Good oaks and good okes

Chris Harvie reserves judgement on students, but gives Stellies the thumbs up.

I had always thought that Stellenbosch was a lot of fuss about nothing. A few gabled buildings but not enough. Pavement dining but grim weather. Distant people and too many students.

It took me only three trips around the road system at the confused centre of South Africa’s second-oldest town to meet a sensible selection of outgoing people, meandering under avenues of ancient trees or dining on pavements splattered with sunshine, ask them the way, pass countless beautiful gabled buildings and find d’Ouwe Werf, the country’s oldest inn. I had Stellenbosch all wrong. Suddenly I loved it. Good oaks and good okes.

We were here to combine the old with the new, the traditional with the trendy; staying at d’Ouwe Werf and later heading out of town for dinner.
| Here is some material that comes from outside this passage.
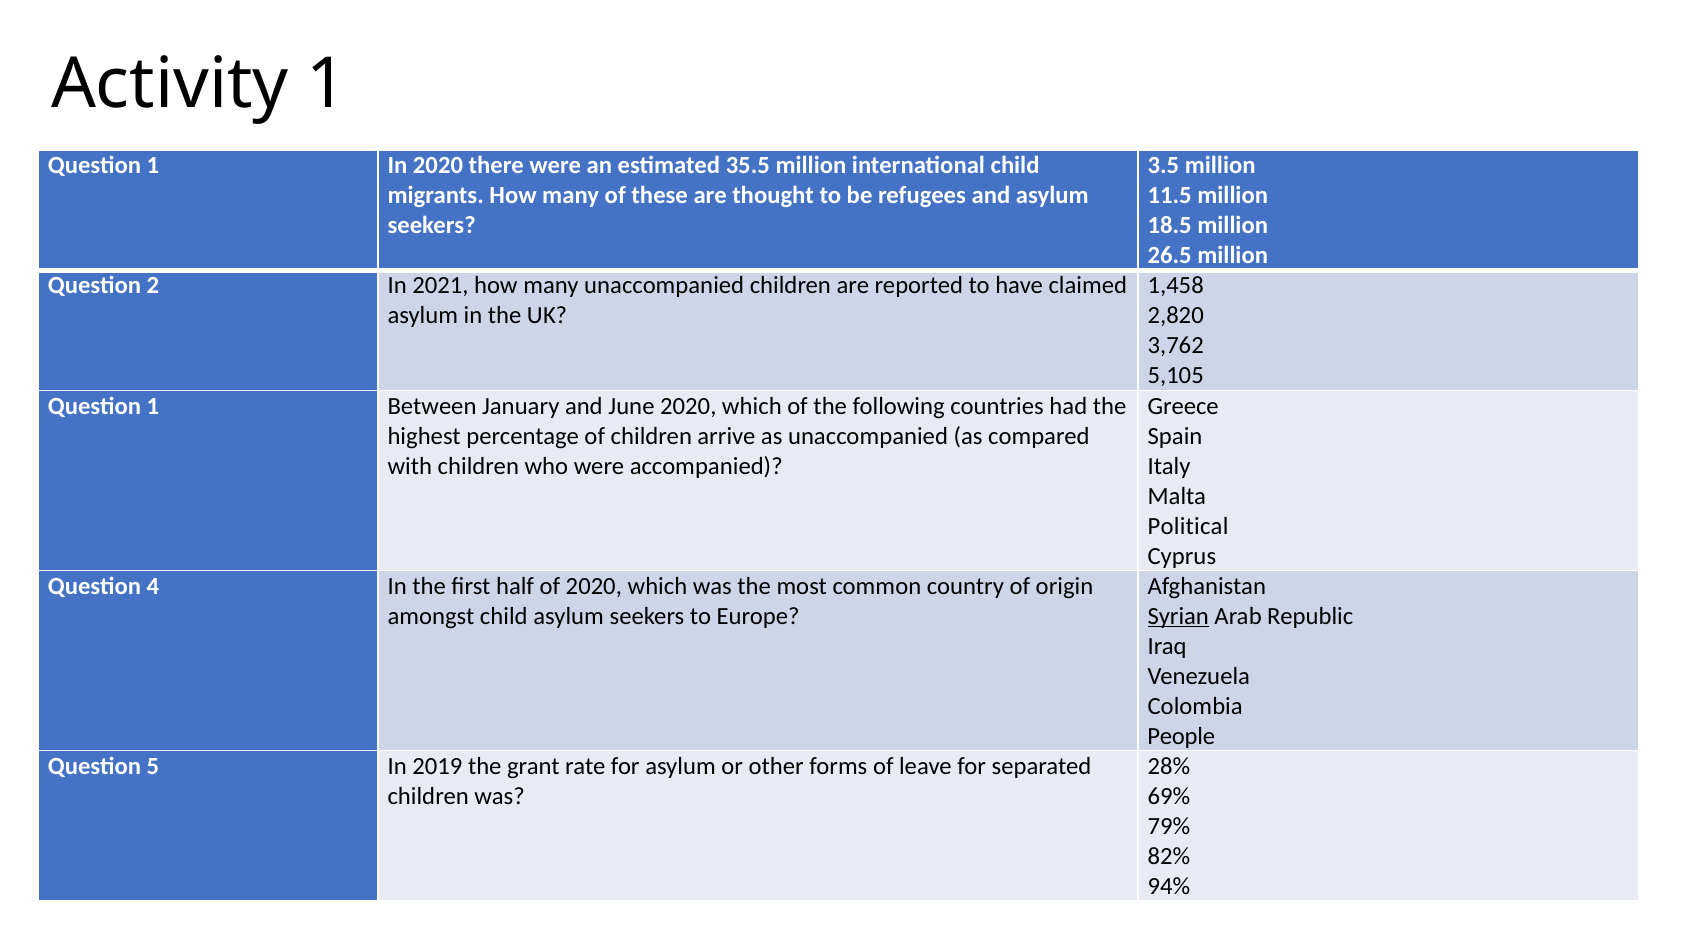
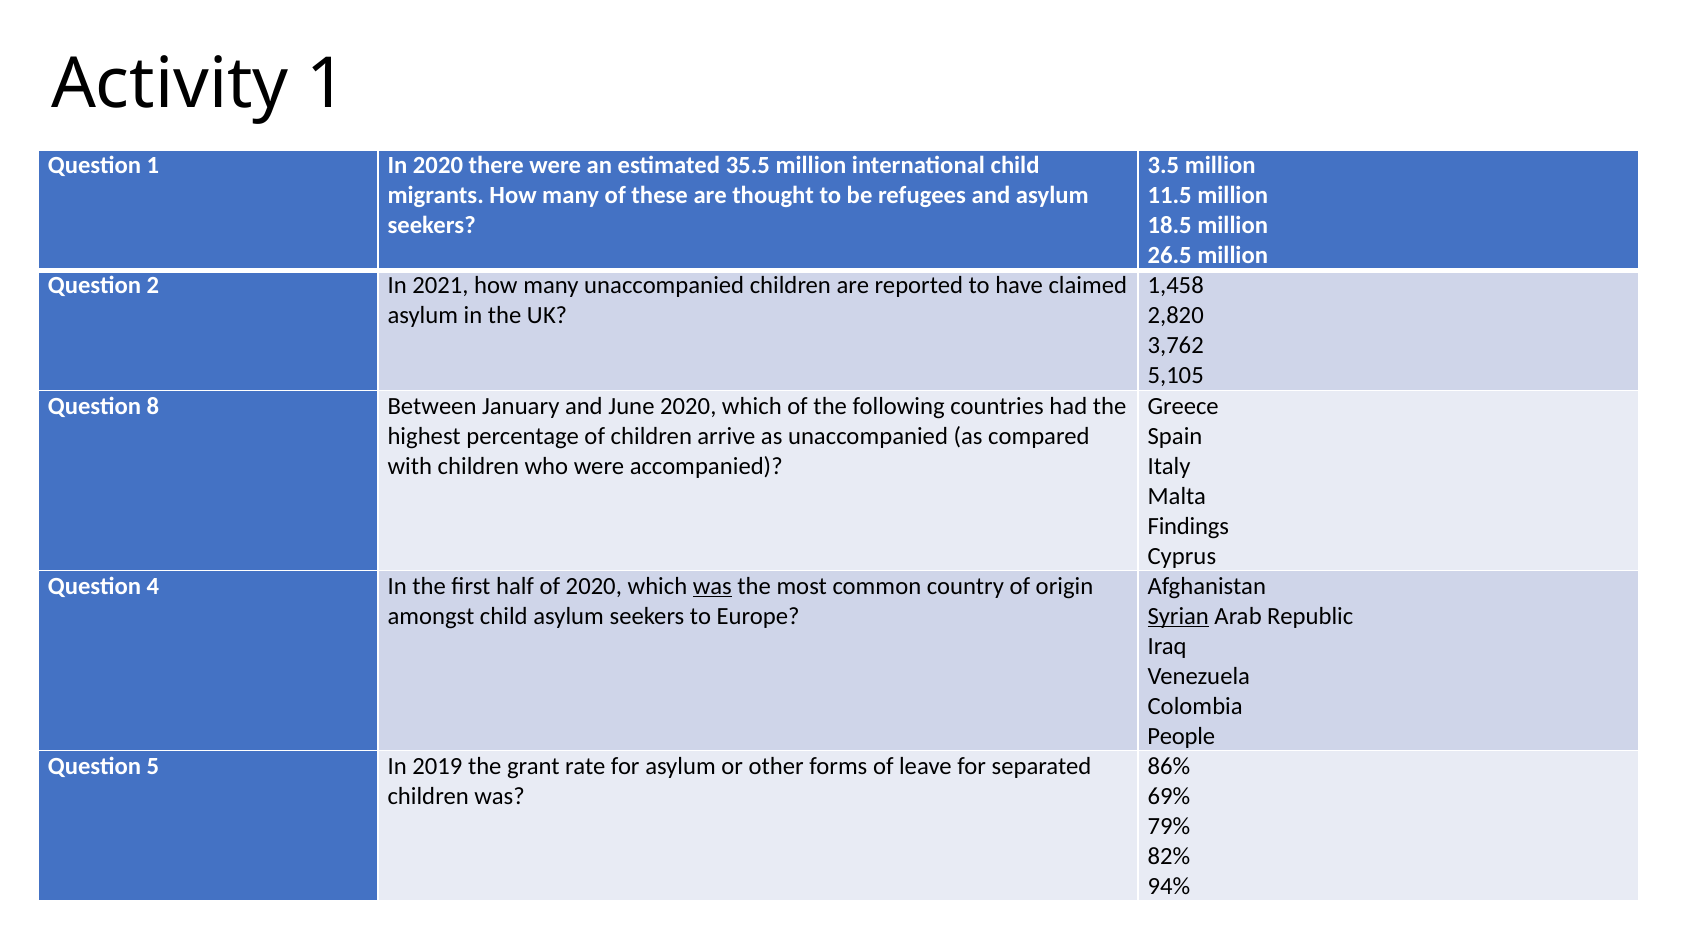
1 at (153, 406): 1 -> 8
Political: Political -> Findings
was at (712, 586) underline: none -> present
28%: 28% -> 86%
For now, though, we cruised history-laden streets, drank coffee and eschewed a barrage of cakes. We were feeling slightly queasy having been unintentional attendees, that morning, at a seal funeral in Hout Bay, where six municipal workers had unceremoniously buried the washed-up creature in a not-very-deep hole in the sand. I hope no unfortunate child excavates it in the foundations of a sandcastle.

I am not keen on beaches and sea. I prefer mountains and wine.

Later that night, after dinner, we wandered bloated through the numerous interlinking courtyards of the hotel, passed the pool and staggered up stairs that creaked from our gluttony . I have never had a better night’s sleep in a town in my life. There are shutters inside the windows, allowing the utter silence and total darkness that can usually only be experienced by caving . The Swedes use the rather graphic expression ‘to sleep like a clubbed seal’ but after the morning’s burial, I put this out of my mind and slept, instead, like a log.

I like to wake up feeling well. I like clever breakfast menus. I like friendly waitresses at breakfast time. I like Eggs Benedict. I like descending into the vault underneath a hotel and looking at the foundations of a church dating back to 1687. I like d’Ouwe Werf. And now that it has been taken over by the owners of The Vineyard, one of this country’s greatest hostelries, I am sure I will like it even more next time.

And as for Stellenbosch, I have changed my mind about almost everything, but I was there during university holidays so I will reserve judgment on the number of students.

Basics

Where it is: 30 Church Street, slap in the middle of Stellenbosch.

Why go there: For relaxed elegance, history, style, class and silent nights.

What it offers: 32 en-suite rooms, antique furniture, a heated pool, massages and the 1802 restaurant named after one of the two years in which the hotel burnt down and had to be rebuilt.

And the food: Cape fusion and cake confusion.

Rates: From R1300 per double room. Winter rate from R990 per double room. Rate includes breakfast.

Contact: www.ouwewerf.com, e-mail ouwewerf@iafrica.com. Telephone 021-887-4608.

Local attraction: 96 Winery Road, Ken Forrester’s and Martin Meinert’s Winelands Restaurant is a gastronomic frenzy surrounded on all sides by vineyards, roses and lavender. This is utterly unpretentious, sensibly- presented, delicious fare in a hummingly-full, high-roofed thatched cottage decorated with dramatic works of art (for sale). The long wine list was varied and helpful in its food pairings and the staff lovingly knew the menu down to the last herb and spice.

There is an Australian Shiraz for R3200, which is a bit mind-blowing, but there are countless more affordable options. The Hautes Cotes de Nuits Pinot Noir 2000 was recommended with the Warthog and Crocodile Kebabs with Truffle Hollandaise and Deep-fried Rocket, but went down equally well with the Wild Mushrooms and Parmesan Phyllo. And that was after one of us had absorbed Calamari with Chilli and Coriander Cream on Potato Rosti, and the other, Goat’s Cheese with Balsamic Berries.

Don’t go if you are on a diet or a budget. Do go if you love food, and do leave some space for the Safari Platter, a tiny taste of all the best puds, and a glass of something noble. Then make sure you have a comfortable bed to lie in after your repast.